Global Fund resumes grants in HIV/Aids war

Monday, October 4th, 2021 00:00 |
KRCS Global Fund boss Emily Muga and KRCS Western Kenya chairman Bob Madanji at a workshop for beneficiary groups at a Kisumu hotel. Photo/PD/Kepha Otieno

Kepher Otieno

Global Fund has resumed funding to Kenya to re-activate campaigns against HIV and Aids after more than a decade of lukewarm attitude on its prevalence.

 Through the Kenya Red Cross Society (KRCS), the Global Fund has donated a grant of Sh7.5 billion to fast-track the country’s response to HIV in 46 Counties.

 Only Embu County has been excused from the new program after data showed that the rate of infections in the devolved unit was very low compared to the rest.

 Already, KRCS Head of Global Fund Program Emily Muga revealed that they had received the grant and begun to train beneficiary groups in the select counties.

 “We have already mapped groups to help in the fresh anti-HIV campaigns seeking to reduce risk and infections,” Muga said during a training in Kisumu.

 The fresh national campaign is to raise awareness with an aim to address stigma against people living with HIV.
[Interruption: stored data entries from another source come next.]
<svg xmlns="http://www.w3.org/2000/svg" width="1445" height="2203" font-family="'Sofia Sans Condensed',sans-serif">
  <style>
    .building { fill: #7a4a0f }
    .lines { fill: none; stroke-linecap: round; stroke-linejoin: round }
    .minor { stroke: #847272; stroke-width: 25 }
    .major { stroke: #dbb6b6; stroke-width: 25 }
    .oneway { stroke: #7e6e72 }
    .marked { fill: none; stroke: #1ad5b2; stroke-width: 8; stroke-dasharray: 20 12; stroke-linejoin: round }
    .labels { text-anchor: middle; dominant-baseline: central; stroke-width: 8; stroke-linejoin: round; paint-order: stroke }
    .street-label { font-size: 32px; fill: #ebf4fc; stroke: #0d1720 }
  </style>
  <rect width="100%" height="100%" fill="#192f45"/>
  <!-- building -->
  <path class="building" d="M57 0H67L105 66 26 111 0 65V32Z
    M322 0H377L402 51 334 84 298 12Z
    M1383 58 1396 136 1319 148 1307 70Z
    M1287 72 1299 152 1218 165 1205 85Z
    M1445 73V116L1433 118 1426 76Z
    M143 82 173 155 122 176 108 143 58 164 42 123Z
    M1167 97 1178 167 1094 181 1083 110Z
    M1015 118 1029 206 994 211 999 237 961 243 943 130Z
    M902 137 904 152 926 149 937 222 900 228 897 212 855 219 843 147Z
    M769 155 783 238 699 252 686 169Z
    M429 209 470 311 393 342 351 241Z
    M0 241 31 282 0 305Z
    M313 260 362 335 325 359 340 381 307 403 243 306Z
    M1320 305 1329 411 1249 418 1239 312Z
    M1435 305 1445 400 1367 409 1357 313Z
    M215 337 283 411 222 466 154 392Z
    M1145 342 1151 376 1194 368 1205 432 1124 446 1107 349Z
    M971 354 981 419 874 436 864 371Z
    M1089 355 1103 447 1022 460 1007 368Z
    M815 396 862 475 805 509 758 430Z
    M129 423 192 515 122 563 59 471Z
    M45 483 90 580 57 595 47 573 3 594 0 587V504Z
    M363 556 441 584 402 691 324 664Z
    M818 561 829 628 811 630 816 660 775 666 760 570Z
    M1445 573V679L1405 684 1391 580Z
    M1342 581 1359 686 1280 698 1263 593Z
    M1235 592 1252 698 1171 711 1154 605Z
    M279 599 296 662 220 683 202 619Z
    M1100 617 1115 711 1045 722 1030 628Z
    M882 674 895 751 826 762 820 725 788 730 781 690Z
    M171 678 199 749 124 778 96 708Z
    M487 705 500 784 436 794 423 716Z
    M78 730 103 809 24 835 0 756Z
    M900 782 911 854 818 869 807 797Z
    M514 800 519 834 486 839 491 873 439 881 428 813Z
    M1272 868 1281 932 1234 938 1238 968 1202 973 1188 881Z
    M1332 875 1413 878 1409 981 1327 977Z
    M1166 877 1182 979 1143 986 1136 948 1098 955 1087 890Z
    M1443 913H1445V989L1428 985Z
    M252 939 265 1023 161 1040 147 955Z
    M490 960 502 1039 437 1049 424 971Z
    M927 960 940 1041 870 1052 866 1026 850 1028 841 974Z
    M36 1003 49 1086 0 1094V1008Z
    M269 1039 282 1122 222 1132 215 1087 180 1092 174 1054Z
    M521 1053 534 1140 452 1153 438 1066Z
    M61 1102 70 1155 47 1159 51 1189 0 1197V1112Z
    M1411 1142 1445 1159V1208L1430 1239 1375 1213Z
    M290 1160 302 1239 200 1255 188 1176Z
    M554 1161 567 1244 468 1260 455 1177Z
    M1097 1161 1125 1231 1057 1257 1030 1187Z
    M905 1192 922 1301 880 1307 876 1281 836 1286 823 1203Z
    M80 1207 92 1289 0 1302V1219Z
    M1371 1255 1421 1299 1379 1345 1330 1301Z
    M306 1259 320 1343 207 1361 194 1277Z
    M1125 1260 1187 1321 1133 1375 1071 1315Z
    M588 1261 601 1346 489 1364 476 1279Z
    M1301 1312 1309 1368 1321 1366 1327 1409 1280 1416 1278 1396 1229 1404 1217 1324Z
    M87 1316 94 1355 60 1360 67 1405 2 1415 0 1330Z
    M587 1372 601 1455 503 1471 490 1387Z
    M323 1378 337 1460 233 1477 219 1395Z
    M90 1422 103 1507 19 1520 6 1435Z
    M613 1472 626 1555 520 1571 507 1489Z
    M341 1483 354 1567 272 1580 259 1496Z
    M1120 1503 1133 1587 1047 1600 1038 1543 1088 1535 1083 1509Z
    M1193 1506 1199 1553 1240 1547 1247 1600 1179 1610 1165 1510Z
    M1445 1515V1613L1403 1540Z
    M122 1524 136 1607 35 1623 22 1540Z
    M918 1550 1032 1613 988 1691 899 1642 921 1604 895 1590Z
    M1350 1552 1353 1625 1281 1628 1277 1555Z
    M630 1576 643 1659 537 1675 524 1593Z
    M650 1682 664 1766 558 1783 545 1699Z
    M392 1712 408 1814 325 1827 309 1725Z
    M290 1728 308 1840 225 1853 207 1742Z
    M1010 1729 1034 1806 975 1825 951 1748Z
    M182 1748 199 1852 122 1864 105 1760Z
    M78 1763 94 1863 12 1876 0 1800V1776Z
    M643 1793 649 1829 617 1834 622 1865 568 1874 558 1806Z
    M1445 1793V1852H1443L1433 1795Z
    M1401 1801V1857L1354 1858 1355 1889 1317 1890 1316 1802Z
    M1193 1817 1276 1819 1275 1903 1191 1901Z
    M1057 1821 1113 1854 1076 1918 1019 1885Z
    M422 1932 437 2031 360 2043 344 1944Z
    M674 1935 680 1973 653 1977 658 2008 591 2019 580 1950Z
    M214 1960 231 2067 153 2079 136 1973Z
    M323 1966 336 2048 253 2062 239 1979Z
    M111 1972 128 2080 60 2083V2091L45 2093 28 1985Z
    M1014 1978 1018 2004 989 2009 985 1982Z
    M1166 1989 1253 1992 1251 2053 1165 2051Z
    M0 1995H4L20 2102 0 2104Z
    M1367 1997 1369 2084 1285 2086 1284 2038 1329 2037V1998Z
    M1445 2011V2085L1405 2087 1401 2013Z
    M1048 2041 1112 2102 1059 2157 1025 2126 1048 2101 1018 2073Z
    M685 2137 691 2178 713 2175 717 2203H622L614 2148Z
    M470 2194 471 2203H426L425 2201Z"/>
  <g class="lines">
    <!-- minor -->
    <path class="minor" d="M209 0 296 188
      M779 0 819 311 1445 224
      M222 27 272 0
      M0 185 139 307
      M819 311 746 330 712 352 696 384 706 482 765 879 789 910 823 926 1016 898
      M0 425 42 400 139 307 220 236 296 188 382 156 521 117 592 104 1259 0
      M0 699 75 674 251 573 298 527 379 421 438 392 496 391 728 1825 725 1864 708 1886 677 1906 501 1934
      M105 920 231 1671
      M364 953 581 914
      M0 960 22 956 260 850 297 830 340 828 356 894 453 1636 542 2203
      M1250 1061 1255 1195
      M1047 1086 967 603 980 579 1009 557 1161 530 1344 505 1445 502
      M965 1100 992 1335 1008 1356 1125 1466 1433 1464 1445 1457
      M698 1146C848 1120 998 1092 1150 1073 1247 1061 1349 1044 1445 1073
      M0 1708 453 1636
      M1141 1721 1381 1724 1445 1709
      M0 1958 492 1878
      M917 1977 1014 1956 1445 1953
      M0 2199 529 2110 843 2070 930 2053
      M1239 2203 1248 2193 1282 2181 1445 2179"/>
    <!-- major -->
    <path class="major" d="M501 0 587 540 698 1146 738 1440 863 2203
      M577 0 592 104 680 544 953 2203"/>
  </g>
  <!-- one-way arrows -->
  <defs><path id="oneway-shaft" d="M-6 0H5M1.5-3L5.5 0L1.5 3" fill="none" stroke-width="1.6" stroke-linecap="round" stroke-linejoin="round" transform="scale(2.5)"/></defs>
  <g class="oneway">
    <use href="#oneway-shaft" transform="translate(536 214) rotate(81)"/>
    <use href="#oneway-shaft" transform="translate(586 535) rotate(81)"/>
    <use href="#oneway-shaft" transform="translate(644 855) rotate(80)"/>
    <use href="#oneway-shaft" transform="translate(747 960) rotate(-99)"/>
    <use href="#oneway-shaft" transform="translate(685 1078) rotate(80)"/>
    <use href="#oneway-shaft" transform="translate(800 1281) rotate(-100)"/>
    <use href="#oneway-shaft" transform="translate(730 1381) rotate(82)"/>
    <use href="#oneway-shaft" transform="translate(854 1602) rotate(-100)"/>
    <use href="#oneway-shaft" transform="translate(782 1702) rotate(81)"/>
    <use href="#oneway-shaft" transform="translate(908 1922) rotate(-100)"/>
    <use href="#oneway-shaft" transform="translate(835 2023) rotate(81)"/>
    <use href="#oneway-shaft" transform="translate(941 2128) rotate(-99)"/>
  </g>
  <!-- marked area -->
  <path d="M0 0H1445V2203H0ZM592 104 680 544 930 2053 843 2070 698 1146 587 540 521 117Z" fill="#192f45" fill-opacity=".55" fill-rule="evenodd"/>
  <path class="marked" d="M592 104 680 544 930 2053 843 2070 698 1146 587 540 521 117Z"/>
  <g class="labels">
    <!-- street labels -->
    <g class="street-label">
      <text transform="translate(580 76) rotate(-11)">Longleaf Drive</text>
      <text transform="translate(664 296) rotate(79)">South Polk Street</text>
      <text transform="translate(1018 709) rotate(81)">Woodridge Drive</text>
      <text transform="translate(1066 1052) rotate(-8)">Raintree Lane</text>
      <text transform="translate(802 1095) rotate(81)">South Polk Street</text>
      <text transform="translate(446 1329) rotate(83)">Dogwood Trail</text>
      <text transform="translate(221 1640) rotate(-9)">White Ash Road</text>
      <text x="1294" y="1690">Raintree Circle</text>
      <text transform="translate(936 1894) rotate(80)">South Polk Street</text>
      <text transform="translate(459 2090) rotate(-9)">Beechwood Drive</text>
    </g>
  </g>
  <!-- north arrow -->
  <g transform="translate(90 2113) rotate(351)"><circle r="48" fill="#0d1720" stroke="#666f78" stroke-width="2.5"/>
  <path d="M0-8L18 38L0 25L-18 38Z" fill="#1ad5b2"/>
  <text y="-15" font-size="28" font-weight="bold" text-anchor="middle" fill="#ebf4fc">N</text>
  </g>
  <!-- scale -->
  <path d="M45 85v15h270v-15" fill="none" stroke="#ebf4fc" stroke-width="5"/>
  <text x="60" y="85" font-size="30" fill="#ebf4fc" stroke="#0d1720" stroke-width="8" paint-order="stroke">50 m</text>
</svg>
 Donors cut funding for HIV and Aids projects in Kenya due to the country’s upgrade to a lower middle-income status from least developed country, and reports of financial irregularities at the Ministry of Health in 2017. 

 The United States government, for instance, through the President’s Emergency Plan for Aids Relief has steadily been cutting funding from $514 million (Sh52.9 billion) in 2013 to $482 million (Sh49.6 billion).

 This happened despite the fact that Kenya was cited among countries with “stubborn” new HIV infections.

 Some of the top donors that have withdrawn or cut HIV and Aids funding to Kenya were Clinton Foundation, Belgium’s MSF, Japan International Cooperation Agency and Britain’s DfID, according to the National Aids Control Council.

 But now there is good news after the resumption of the freezed donor aids, with Global Fund showing the way, over to have an aggressive anti -HIV campaign.

  Although global commitment to control the HIV and Aids pandemic has increased significantly in recent years, the virus silently continues to spread at an alarming rate..

 “This is why the donors have once again underscored the need to step up anti -HIV campaigns not only in Kenya but across the globe as well,’’Muga said

 She observed that despite the rapid spread of HIV, Kenya like many other countries have achieved important success in curbing the disease transmission.

 The extraordinary potential of HIV prevention is exemplified by diverse efforts such as 100 per cent campaign in the use of contraceptives like condoms. 

Successful interventions also include the development and effective use of highly sensitive and specific HIV screening tests, which have virtually eliminated infection. 

With the resumed funding to mitigate the disease spread, there is now an upsurge of initiatives to halt the spread of the disease by a number of multi-sectoral groups

Strategic goals

 This is demonstrated by the government’s initiation of multi-sectoral strategies, which includes ensuring access to low–cost drugs, and free issuance of antiretroviral drugs to help promote access to information and prevention of mother-to child transmission.

 Muga said social and behavioural communication interventions are a critical component of HIV and Aids prevention.

She said KRCS is keen on adherence to drugs since that offers viral suppression and leads to no more new infections. 

She said the implementation team has worked out a plan for the roll out of interventions in the counties adding KRCS staff will help with the implementation. 

The KRCS has vowed to campaign to promote the benefits of HIV treatment and encourage people living with HIV to take necessary precautions and care.

KRCS Western Regional chairperson Bob Madanji who spoke at the same function called on the beneficiary groups to ensure prudent management of the donor funds.

 He asked them to stick to the donor’s manual and strategic goals to spend the money wisely on the desired project.

 “This is a grant to help the people living with HIV and AIds. It should not be squandered,” he cautioned.